Is it not better to accept frankly the division of labor that seems to have been pointed out by the development of our institutions for the guidance of their management?
Boards of trustees in this case would find it necessary to decide first on the desirable results to be reached in their work. This is a phase of library discussion that has been somewhat neglected. What is the public library trying to get at? Not stated in vague terms, but in concrete form, so that the trustees can call the librarian to account if he fails to accomplish it? It is only fair to the librarian that he should be informed at the outset precisely what he is expected to do, and then it is only fair that he should be left to do it in his own way.
This is an unoccupied field, and it would be an eminently proper one for the Trustees’ Section of the American Library Association. We librarians should be very glad to know just what you expect us to accomplish, for on that depends our manner of setting to work. Do you wish us to aim at decreasing the percentage of illiteracy in the community? or the arrests for drunkenness? Are we to strive for an increased circulation? And will an absolute increase be satisfactory, or must it be an increase proportionate to population? Is it definitely demanded of us to decrease our fiction percentage? Shall we, in any given case, devote our attention chiefly to the home use or the reference use of the library? Shall we favor the student or the ordinary citizen? These questions, of course, cannot receive a general answer; they must be decided differently in different cases, but at least we may agree on the type of question that it is admissible to answer at all and on the degree of detail to which it is permissible to go in stating a requirement.
For instance, is it admissible for a board to say to its librarian, “The results that we require you to show include the following: A well-ordered collection of books classified according to the Dewey system, bound in half duck and distributed with the aid of the Browne charging system?” I think it will be granted that this would be an attempt to control the details of method in the guise of a statement of desired results. But where shall we draw the line? How specific may be the things that a board may properly require of its expert staff? That is the question whose solution by this Section would be an inestimable benefit to all libraries and librarians. At present there is wide difference of opinion and of practice on this point. Many people would not agree at all with the limitations that have just been laid down; even those who do agree would differ widely over their interpretation.

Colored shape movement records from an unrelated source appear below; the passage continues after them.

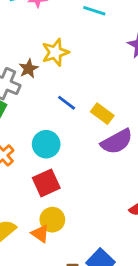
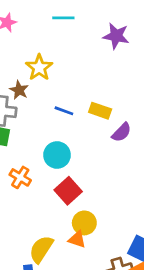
purple semicircle: (117, 142) -> (122, 132), size x0.7

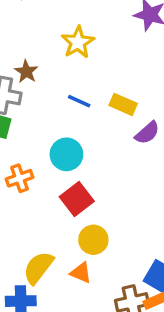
yellow star: (39, 67) -> (78, 42), moved
orange cross: (20, 177) -> (20, 178), turned 35
orange triangle: (77, 239) -> (81, 273), moved

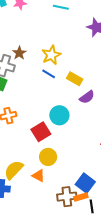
yellow star: (78, 42) -> (51, 55), moved
cyan circle: (66, 154) -> (59, 115), moved

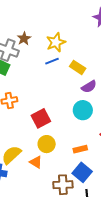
blue line: (49, 74) -> (52, 61), turned -56
cyan circle: (59, 115) -> (83, 110), moved
orange rectangle: (81, 197) -> (80, 149), moved

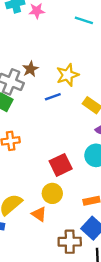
blue line: (52, 61) -> (53, 97), moved
red square: (41, 118) -> (61, 165), moved

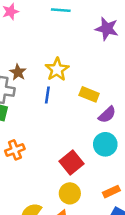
blue line: (53, 97) -> (47, 95), turned -49

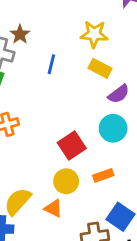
yellow star: (57, 69) -> (94, 34), moved, turned 30
orange rectangle: (111, 192) -> (103, 175), moved

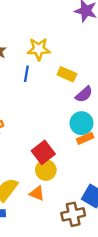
yellow star: (94, 34) -> (39, 49), moved
red square: (72, 146) -> (43, 152), moved
orange rectangle: (103, 175) -> (85, 138), moved

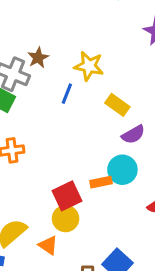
orange rectangle: (85, 138) -> (101, 182), moved

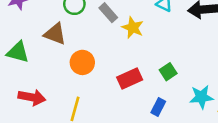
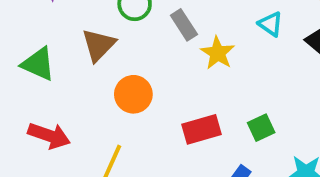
brown triangle: (55, 34) -> (99, 45), turned 45

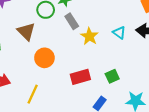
cyan triangle: (271, 24) -> (119, 33), moved
brown triangle: (99, 45) -> (26, 31), turned -30

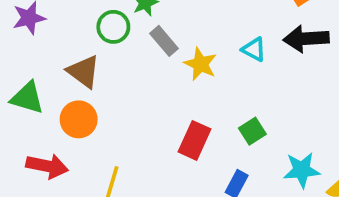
orange circle: (44, 58) -> (79, 119), moved
red rectangle: (80, 77) -> (194, 140), turned -42

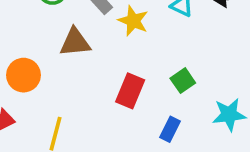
brown triangle: (83, 71) -> (75, 42), moved, turned -40

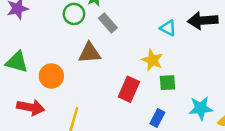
yellow star: (133, 21) -> (152, 60), moved
green square: (183, 81) -> (168, 83), turned 30

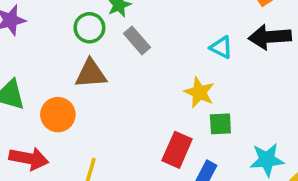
brown triangle: (90, 53) -> (91, 74), moved
red rectangle: (129, 89) -> (177, 150), moved

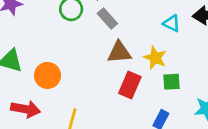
brown triangle: (91, 74) -> (119, 52), moved
red rectangle: (177, 150) -> (130, 85), moved

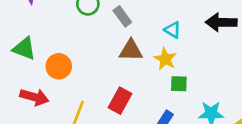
cyan triangle: (172, 23) -> (173, 30), moved
red rectangle: (130, 85) -> (120, 101), moved

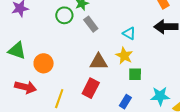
brown triangle: (131, 50) -> (99, 62), moved

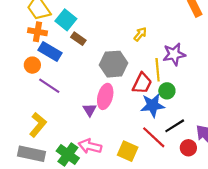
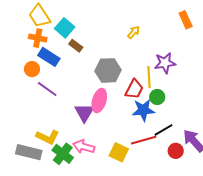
yellow arrow: (140, 34) -> (134, 32), moved
purple triangle: (90, 110) -> (84, 113), size x1.5
yellow L-shape: (38, 125) -> (48, 137), moved, turned 75
red line: (154, 137) -> (144, 140), turned -60

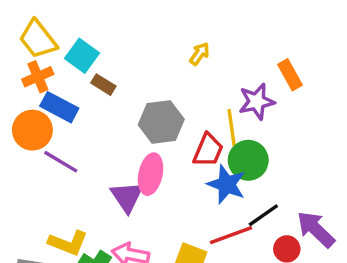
orange rectangle: (186, 20) -> (290, 75), moved
orange cross: (38, 38) -> (38, 77), turned -30
orange circle: (32, 69) -> (32, 130), size x1.5
green circle: (157, 97) -> (248, 160), size x1.5
blue star: (143, 110) -> (226, 184), turned 30

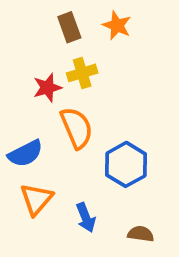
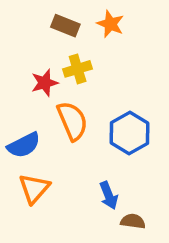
brown rectangle: (69, 27) -> (65, 26), turned -48
blue hexagon: (126, 164) -> (129, 133), moved
blue arrow: (86, 217) -> (109, 195), moved

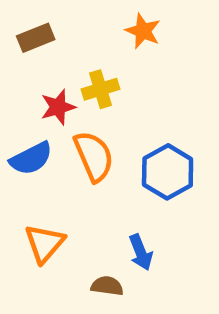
brown rectangle: (65, 26) -> (36, 38), moved, turned -44
blue semicircle: (24, 145) -> (31, 158), moved
brown semicircle: (133, 221) -> (107, 286), moved

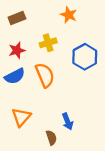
red star: (58, 107) -> (17, 50), moved
blue hexagon: (168, 172) -> (85, 57), moved
brown semicircle: (107, 286) -> (51, 138), turned 64

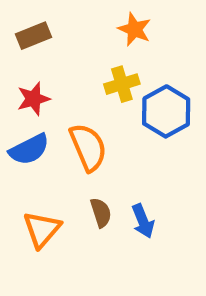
yellow cross: (48, 43) -> (122, 84), moved
blue arrow: (68, 121) -> (143, 221), moved
brown semicircle: (51, 138) -> (101, 213), moved

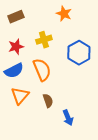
yellow cross: (122, 84) -> (44, 40), moved
blue arrow: (143, 221) -> (68, 118), moved
orange triangle: (42, 229) -> (20, 96), moved

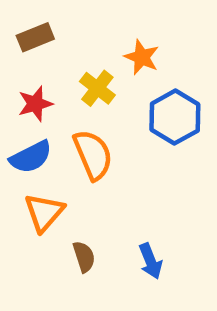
orange star: (64, 14) -> (142, 57), moved
yellow cross: (44, 40) -> (97, 88), turned -35
brown semicircle: (48, 101) -> (84, 257), moved

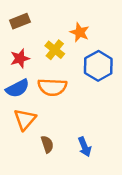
orange semicircle: (93, 155) -> (52, 87), turned 116

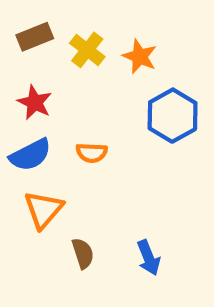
yellow cross: (55, 50) -> (87, 50), moved
red star: (20, 58) -> (35, 102), turned -30
orange semicircle: (52, 87) -> (92, 153), size x0.6

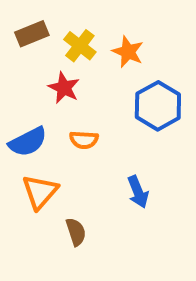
red star: (35, 102) -> (64, 88), moved
blue arrow: (148, 258) -> (138, 192), moved

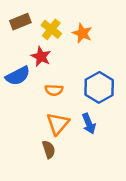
blue hexagon: (158, 106) -> (99, 87), moved
blue semicircle: (28, 142) -> (18, 76), moved
orange triangle: (40, 192) -> (58, 124), moved

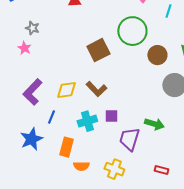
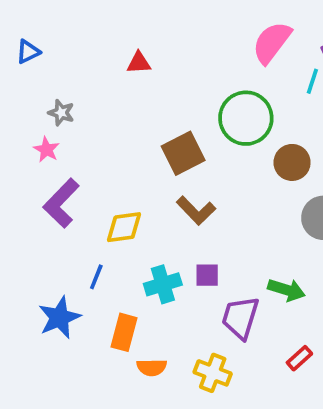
brown L-shape: (96, 89) -> (196, 210), moved
purple L-shape: (32, 92) -> (61, 203), moved
red rectangle: (161, 170) -> (299, 358), moved, turned -56

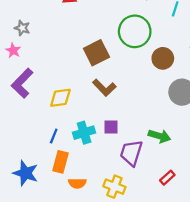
blue line: (96, 277) -> (54, 136), moved
blue star: (59, 318) -> (26, 173), moved, turned -30

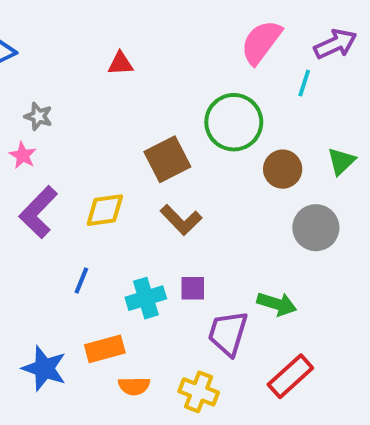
yellow diamond: (60, 98) -> (105, 210), moved
blue line: (54, 136) -> (81, 280), moved
orange rectangle: (60, 162) -> (105, 349), turned 60
red rectangle: (167, 178) -> (290, 376), size x1.6

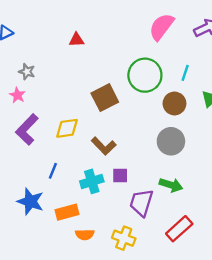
cyan line: (304, 83) -> (185, 73), moved
brown L-shape: (181, 220) -> (104, 146), moved
gray circle: (316, 228) -> (171, 141), moved
blue star: (44, 368) -> (30, 201), moved

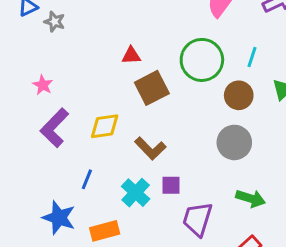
red triangle: (76, 40) -> (131, 56), moved
gray star: (27, 72) -> (55, 22), moved
cyan cross: (92, 181) -> (136, 193), turned -30
green arrow: (171, 185) -> (251, 198), moved

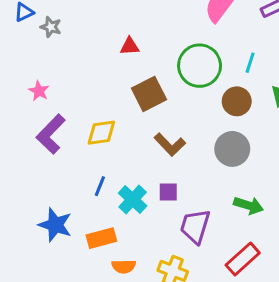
red triangle: (131, 56) -> (130, 46), moved
brown L-shape: (150, 148) -> (170, 144), moved
blue line: (87, 179) -> (100, 186), moved

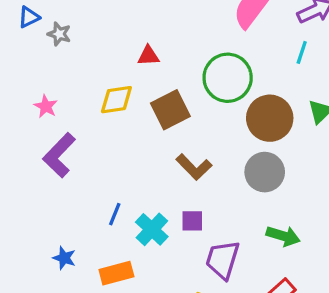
cyan line: (250, 63) -> (302, 52), moved
brown circle: (237, 101) -> (270, 118), size x1.4
yellow diamond: (101, 133) -> (116, 100), moved
blue star: (55, 225) -> (64, 258), size x0.6

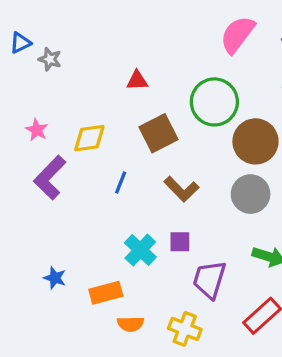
yellow diamond: (116, 100) -> (89, 138), moved
blue line: (115, 214) -> (121, 183), moved

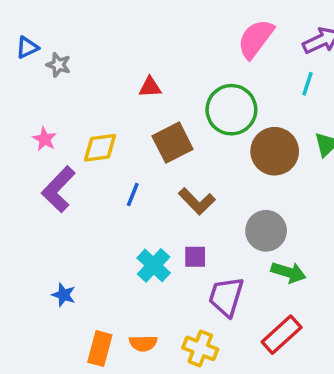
gray circle: (251, 194) -> (266, 231), moved
orange rectangle: (106, 293) -> (100, 348), moved, turned -60

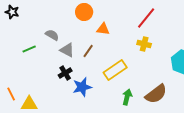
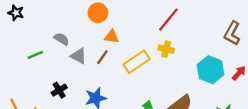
orange triangle: (103, 29) -> (112, 37), moved
yellow rectangle: (115, 70) -> (137, 62), moved
black cross: (65, 73) -> (59, 90), moved

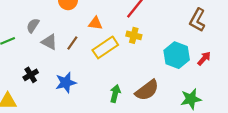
orange triangle: (112, 37) -> (95, 23), moved
gray semicircle: (61, 39) -> (33, 25), turned -88

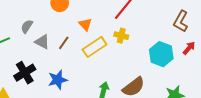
orange triangle: (95, 23) -> (85, 24), turned 40
red arrow: (204, 58) -> (189, 48), moved
black cross: (31, 75) -> (25, 73), size x1.5

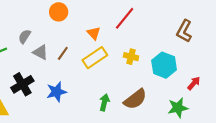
orange triangle: (85, 24) -> (94, 33), moved
yellow cross: (121, 36) -> (131, 57), moved
red arrow: (189, 48) -> (194, 83), moved

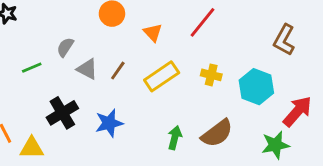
orange triangle: (94, 33) -> (153, 33), moved
red arrow: (194, 83) -> (297, 111), size x1.6

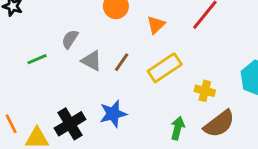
orange triangle: (153, 33) -> (156, 25), turned 30
yellow cross: (211, 75) -> (205, 91), moved
black cross: (62, 113) -> (70, 124), moved

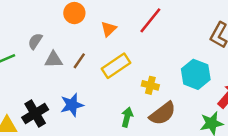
gray triangle: (91, 61) -> (54, 60), turned -30

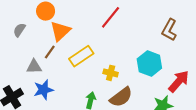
orange triangle: (109, 29) -> (60, 31), moved, size x1.5
gray semicircle: (35, 41) -> (19, 30), moved
gray triangle: (54, 60) -> (34, 67), moved

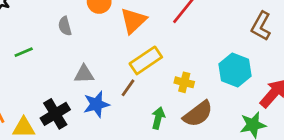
gray semicircle: (19, 30) -> (65, 26), turned -48
orange triangle: (60, 31) -> (133, 21), moved
brown line: (50, 52) -> (128, 88), moved

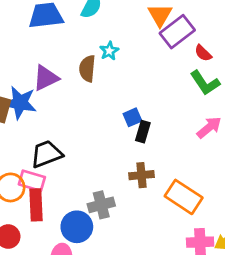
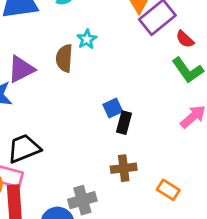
orange rectangle: (184, 197) -> (168, 190), size x0.6

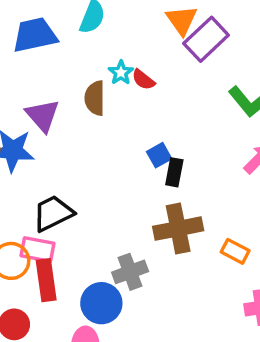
red semicircle: (185, 39) -> (143, 80), moved
purple triangle: (21, 69) -> (43, 115), turned -40
brown cross: (124, 168) -> (178, 229), size x1.5

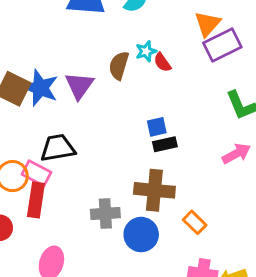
purple triangle: (43, 115) -> (79, 85), moved
black rectangle: (174, 172) -> (165, 144), turned 50
blue circle: (101, 303) -> (141, 235), moved

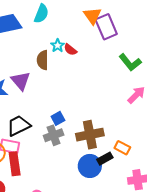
purple rectangle: (222, 45) -> (106, 27), turned -70
blue square: (157, 127) -> (58, 118), moved
black rectangle: (165, 144) -> (105, 159), moved
gray cross: (105, 214) -> (54, 135), moved

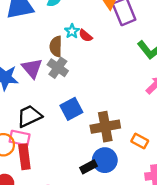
blue square: (58, 118) -> (71, 109), size x1.5
gray cross: (54, 135) -> (58, 68), moved, turned -36
black rectangle: (105, 159) -> (89, 167), moved

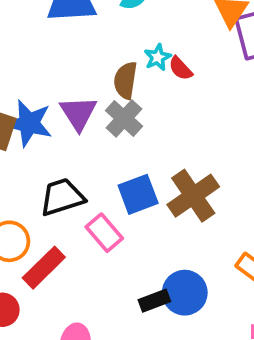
brown cross: (105, 127) -> (193, 196), moved, turned -32
pink rectangle: (20, 138) -> (104, 233), moved, turned 30
red rectangle: (24, 157) -> (44, 268), turned 45

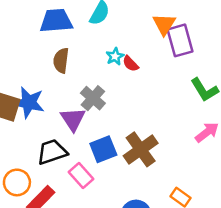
brown semicircle: (125, 80) -> (61, 60), moved
purple triangle: (78, 113) -> (73, 119), moved

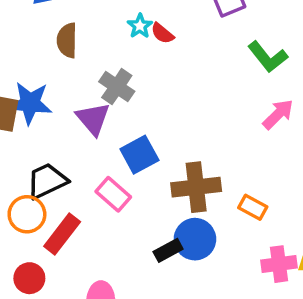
brown cross: (141, 149) -> (196, 187), moved, turned 36
black trapezoid: (52, 152) -> (47, 181), moved

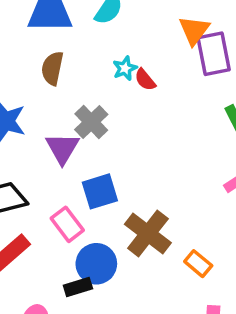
brown cross: (196, 187) -> (148, 233), turned 33
blue circle: (195, 239) -> (96, 264), moved
black rectangle: (168, 250) -> (78, 287), moved

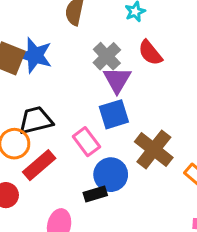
red semicircle: (145, 80) -> (150, 53), moved, size x1.4
purple triangle: (62, 148) -> (117, 80), moved

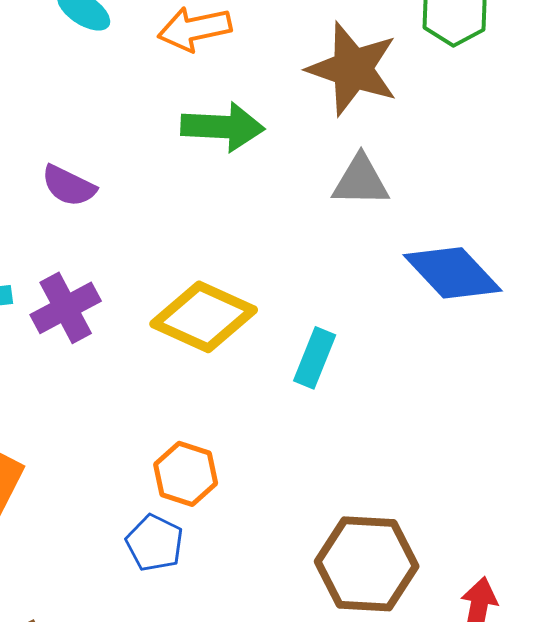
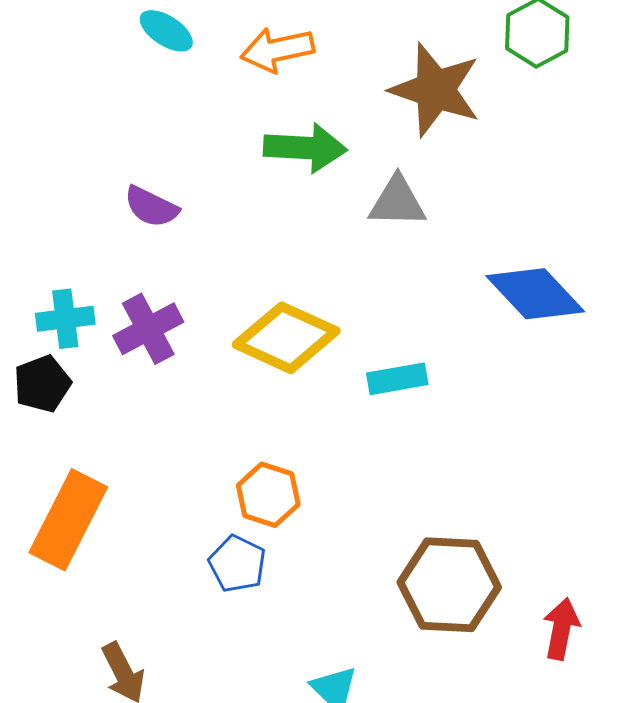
gray triangle: (361, 181) -> (397, 202), moved
cyan rectangle: (315, 358) -> (397, 379), turned 58

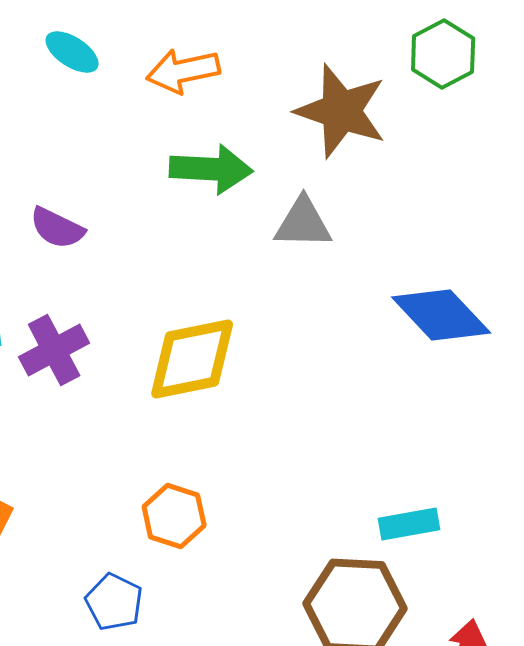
yellow diamond: (286, 338) -> (192, 359), turned -36
cyan rectangle: (397, 379) -> (409, 524), moved
blue pentagon: (237, 564) -> (114, 602), moved

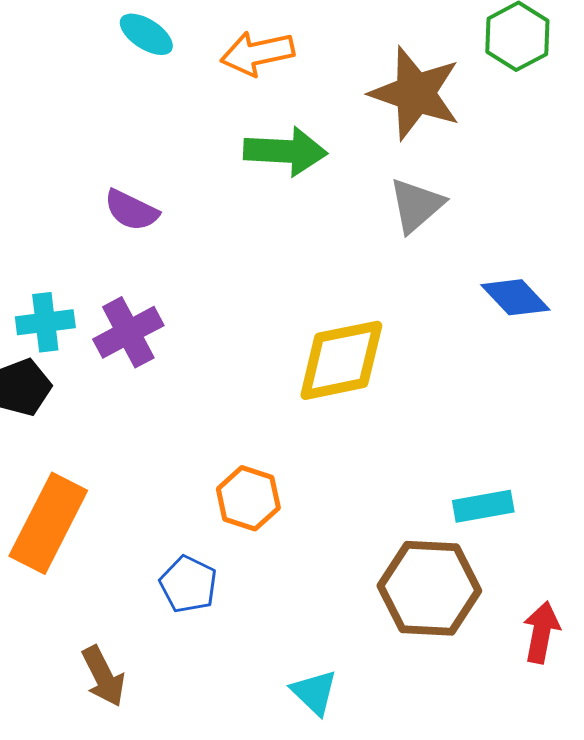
gray triangle: (303, 223) -> (416, 205), moved, turned -42
blue diamond: (441, 315) -> (515, 297), size x0.7
yellow diamond: (192, 359) -> (341, 360), moved

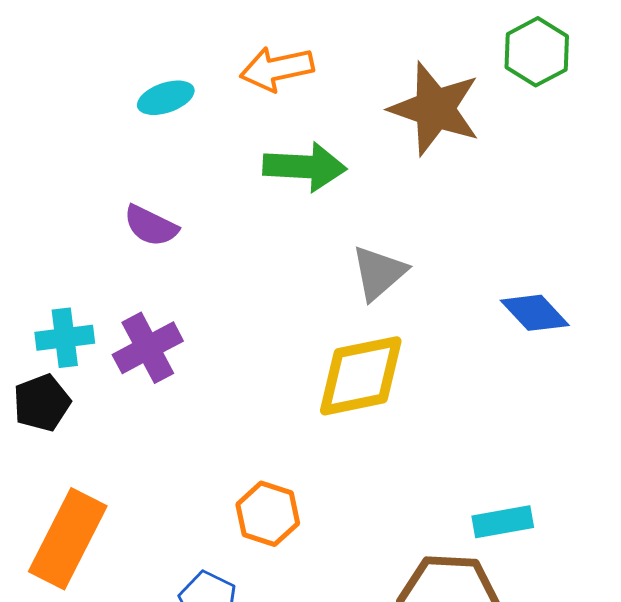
cyan ellipse: (146, 34) -> (166, 98), moved, turned -52
gray triangle: (416, 205) -> (379, 273), moved

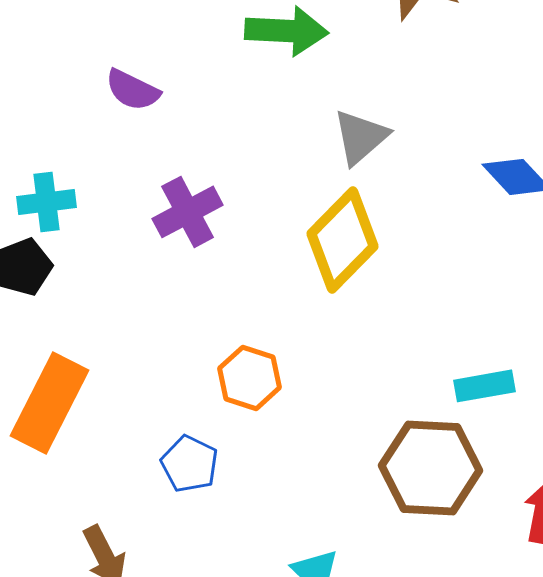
purple cross: (148, 348) -> (188, 212), moved
yellow diamond: (361, 376) -> (343, 240), turned -34

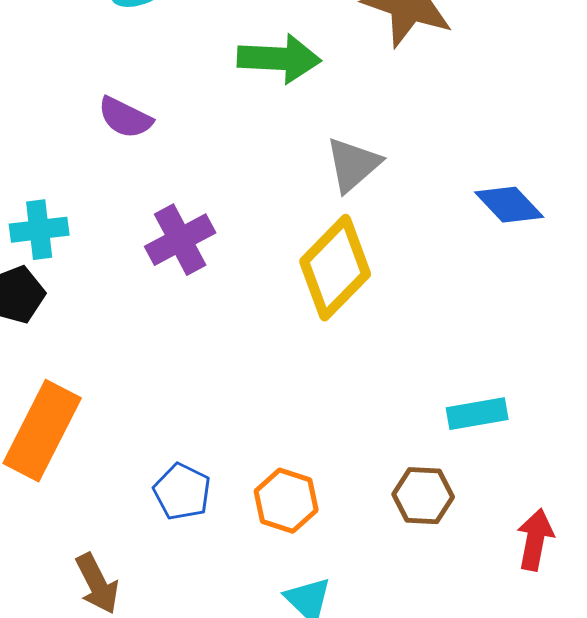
orange hexagon: (250, 378) -> (286, 501), moved
brown hexagon: (431, 468) -> (423, 496), size x0.6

There is hardly time to anticipate and meet criticism. I shall be reminded, I suppose, that the funds for carrying on the library’s work are in the hands of the trustees, and that one of the main objects of their existence is to see that the money is honestly spent, not stolen or wasted. How can they do this without close oversight of methods? To this I would reply that this important function of the board is distinctly the requirement of a result, that result being the honest administration of the library. The method by which it may be administered most honestly is best left to the expert head. Naturally, if evidence of peculation or waste comes before the board the librarian will be held to account as having failed to achieve the required result of honest administration. In this and in other respects the necessity that the board should know whether or not the desired results are being attained means that the work of the executive officer should be followed with attention. It must be evident, however, that this does not involve control and dictation of methods.